┌──

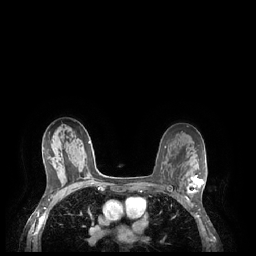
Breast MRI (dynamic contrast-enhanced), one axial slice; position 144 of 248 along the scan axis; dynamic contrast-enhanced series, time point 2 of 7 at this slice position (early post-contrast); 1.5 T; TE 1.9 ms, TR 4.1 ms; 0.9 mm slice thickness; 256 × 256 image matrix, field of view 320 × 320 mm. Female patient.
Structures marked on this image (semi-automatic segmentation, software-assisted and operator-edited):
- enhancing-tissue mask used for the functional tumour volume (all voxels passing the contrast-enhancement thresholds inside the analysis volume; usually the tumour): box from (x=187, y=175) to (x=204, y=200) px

└──

▸ **Task**
Only the pictures are to be left out; the rest of the material above should be printed verbatim.

▸ **Your solution**
Breast MRI (dynamic contrast-enhanced), one axial slice; position 144 of 248 along the scan axis; dynamic contrast-enhanced series, time point 2 of 7 at this slice position (early post-contrast); 1.5 T; TE 1.9 ms, TR 4.1 ms; 0.9 mm slice thickness; 256 × 256 image matrix, field of view 320 × 320 mm. Female patient.
Structures marked on this image (semi-automatic segmentation, software-assisted and operator-edited):
- enhancing-tissue mask used for the functional tumour volume (all voxels passing the contrast-enhancement thresholds inside the analysis volume; usually the tumour): box from (x=187, y=175) to (x=204, y=200) px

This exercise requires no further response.